• TAREFAS PROPOSTAS:
[A] Segundo a recensão sobre a oposição ao Estado Novo no exílio, em que data saiu a público o primeiro número do jornal?
[B] Transcreva da recensão sobre a oposição ao Estado Novo no exílio o trecho que começa em «O livro de Mansur» e prossegue até «país de acolhimento.», inclusive.
[C] Dê seguimento à recensão sobre a oposição ao Estado Novo no exílio, a partir da última frase apresentada.

• TEXTO APRESENTADO:
....................

A Oposição ao Estado Novo no exílio brasileiro 1956-1974
Douglas Mansur da Silva, A Oposição ao Estado Novo no exílio brasileiro 1956-
1974, Lisboa, ICS, 2006, 162 páginas.
Muito se tem avançado no estudo da resistência à ditadura portuguesa. Depois da
revolução de Abril de 1974 reconhece-se unanimemente a importância de recuperar
a memória e fazer a história dos que haviam estado «na outra margem».
Todavia, quase esquecida permanece a oposição no exílio. Porventura pela maior
dificuldade de acesso às fontes, pelo parco eco que as suas acções tiveram em
Portugal ou mesmo por um certo desinteresse, em consequência da distância
geográfica. Ocasionalmente, são publicados testemunhos que evocam essas lutas,
mas os investigadores concentram-se no interior do país, considerado o
verdadeiro centro de todas as batalhas. A actividade dos vários núcleos de
emigrados políticos espalhados pelo continente americano, africano e europeu é,
em geral, abordada apenas superficialmente, cingindo-se à actuação de figuras
notáveis e, quantas vezes, à repetição de ideias preconcebidas. Na sombra tem
ficado a acção desenvolvida por tantos «militantes de base» reunidos em torno
daqueles líderes ou organizados em pequenos agrupamentos e que, a par da sua
vida profissional, asseguram a publicação de periódicos, colaboram na
preparação de conferências e de outras iniciativas, garantem emissões de rádio
ou simplesmente redigem documentos onde procuram divulgar a situação
portuguesa.
O livro de Mansur da Silva é, justamente, um contributo para colmatar essa
lacuna. Partindo da análise do Portugal Democrático,jornal publicado por
emigrados políticos portugueses no Brasil entre 1956 e 1975, o autor fala das
actividades desenvolvidas pelos oposicionistas residentes nesse país e dos
principais debates que os aproximaram ou dividiram durante esse período. Avança
ainda elementos sobre a sua relação com a restante comunidade portuguesa aí
estabelecida e com a sociedade brasileira em geral, dando particular destaque
ao esforço de adaptação às mudanças políticas ocorridas no país de acolhimento.
A iniciativa de lançar um periódico de oposição ao regime salazarista no Brasil
parte de Vítor de Almeida Ramos e Manuel Ferreira de Moura, dois comunistas
portugueses chegados ao país há pouco mais de um ano. Nesse sentido diligenciam
junto de compatriotas de diferentes quadrantes políticos residentes em São
Paulo que se associam ao projecto. A 7 de Julho de 1956 sai a público o
primeiro número do jornal.

....................

• REGISTOS EXTRAÍDOS:
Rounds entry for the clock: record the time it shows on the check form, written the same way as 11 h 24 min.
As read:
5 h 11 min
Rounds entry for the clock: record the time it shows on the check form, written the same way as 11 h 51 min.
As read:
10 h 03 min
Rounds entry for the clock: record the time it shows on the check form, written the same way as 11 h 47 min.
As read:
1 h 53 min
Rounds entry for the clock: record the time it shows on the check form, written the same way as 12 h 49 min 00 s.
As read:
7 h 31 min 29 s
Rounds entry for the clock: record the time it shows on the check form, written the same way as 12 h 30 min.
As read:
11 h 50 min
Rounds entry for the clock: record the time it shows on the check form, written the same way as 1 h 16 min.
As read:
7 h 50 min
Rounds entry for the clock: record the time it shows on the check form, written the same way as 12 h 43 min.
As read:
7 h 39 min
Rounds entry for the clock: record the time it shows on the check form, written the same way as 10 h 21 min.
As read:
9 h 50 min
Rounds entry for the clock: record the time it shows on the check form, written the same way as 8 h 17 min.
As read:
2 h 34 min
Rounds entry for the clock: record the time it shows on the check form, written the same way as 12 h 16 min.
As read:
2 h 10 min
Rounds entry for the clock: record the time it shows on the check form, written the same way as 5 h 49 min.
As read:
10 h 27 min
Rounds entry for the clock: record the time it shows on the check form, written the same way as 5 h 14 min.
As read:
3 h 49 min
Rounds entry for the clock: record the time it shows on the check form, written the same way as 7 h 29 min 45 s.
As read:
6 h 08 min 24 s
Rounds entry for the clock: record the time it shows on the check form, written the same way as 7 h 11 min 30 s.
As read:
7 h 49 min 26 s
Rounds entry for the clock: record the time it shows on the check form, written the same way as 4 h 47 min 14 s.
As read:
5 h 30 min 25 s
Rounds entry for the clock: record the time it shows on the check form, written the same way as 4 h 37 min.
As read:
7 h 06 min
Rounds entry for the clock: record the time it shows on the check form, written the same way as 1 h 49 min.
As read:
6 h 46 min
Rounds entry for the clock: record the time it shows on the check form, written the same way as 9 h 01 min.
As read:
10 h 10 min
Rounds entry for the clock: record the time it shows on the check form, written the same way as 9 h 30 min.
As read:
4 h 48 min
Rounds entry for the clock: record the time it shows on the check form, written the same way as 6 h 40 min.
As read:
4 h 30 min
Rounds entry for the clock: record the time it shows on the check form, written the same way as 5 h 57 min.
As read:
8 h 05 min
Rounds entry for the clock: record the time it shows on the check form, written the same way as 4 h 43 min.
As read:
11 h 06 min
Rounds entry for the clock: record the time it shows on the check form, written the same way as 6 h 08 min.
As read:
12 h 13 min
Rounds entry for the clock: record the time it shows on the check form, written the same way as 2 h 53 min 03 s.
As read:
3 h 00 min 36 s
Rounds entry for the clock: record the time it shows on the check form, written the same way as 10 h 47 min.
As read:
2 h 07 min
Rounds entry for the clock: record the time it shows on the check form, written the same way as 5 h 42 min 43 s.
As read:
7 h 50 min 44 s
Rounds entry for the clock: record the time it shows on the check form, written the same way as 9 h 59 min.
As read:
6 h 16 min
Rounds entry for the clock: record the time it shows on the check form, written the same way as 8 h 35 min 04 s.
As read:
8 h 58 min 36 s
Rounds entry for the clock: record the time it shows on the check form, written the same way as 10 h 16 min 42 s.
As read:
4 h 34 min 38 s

....................

• RESPOSTAS DO EXERCÍCIO:
[A] A 7 de Julho de 1956.

[B]
O livro de Mansur da Silva é, justamente, um contributo para colmatar essa
lacuna. Partindo da análise do Portugal Democrático,jornal publicado por
emigrados políticos portugueses no Brasil entre 1956 e 1975, o autor fala das
actividades desenvolvidas pelos oposicionistas residentes nesse país e dos
principais debates que os aproximaram ou dividiram durante esse período. Avança
ainda elementos sobre a sua relação com a restante comunidade portuguesa aí
estabelecida e com a sociedade brasileira em geral, dando particular destaque
ao esforço de adaptação às mudanças políticas ocorridas no país de acolhimento.

[C]
As dificuldades em granjear audiência entre a comunidade portuguesa imigrada e
na própria sociedade brasileira, pouco interessadas no discurso oposicionista,
aliadas à falta de recursos económicos e humanos, levam à suspensão do jornal
um ano depois. A publicação é retomada em Junho de 1958, para o que muito
contribui a chegada ao Brasil de um grupo de jornalistas, ex-quadros do jornal
lisboeta Diário Ilustrado, no ano anterior. São nessa altura formados o
primeiro conselho de redacção e o conselho de administração, instalando-se a
sede no Centro Republicano Português de São Paulo.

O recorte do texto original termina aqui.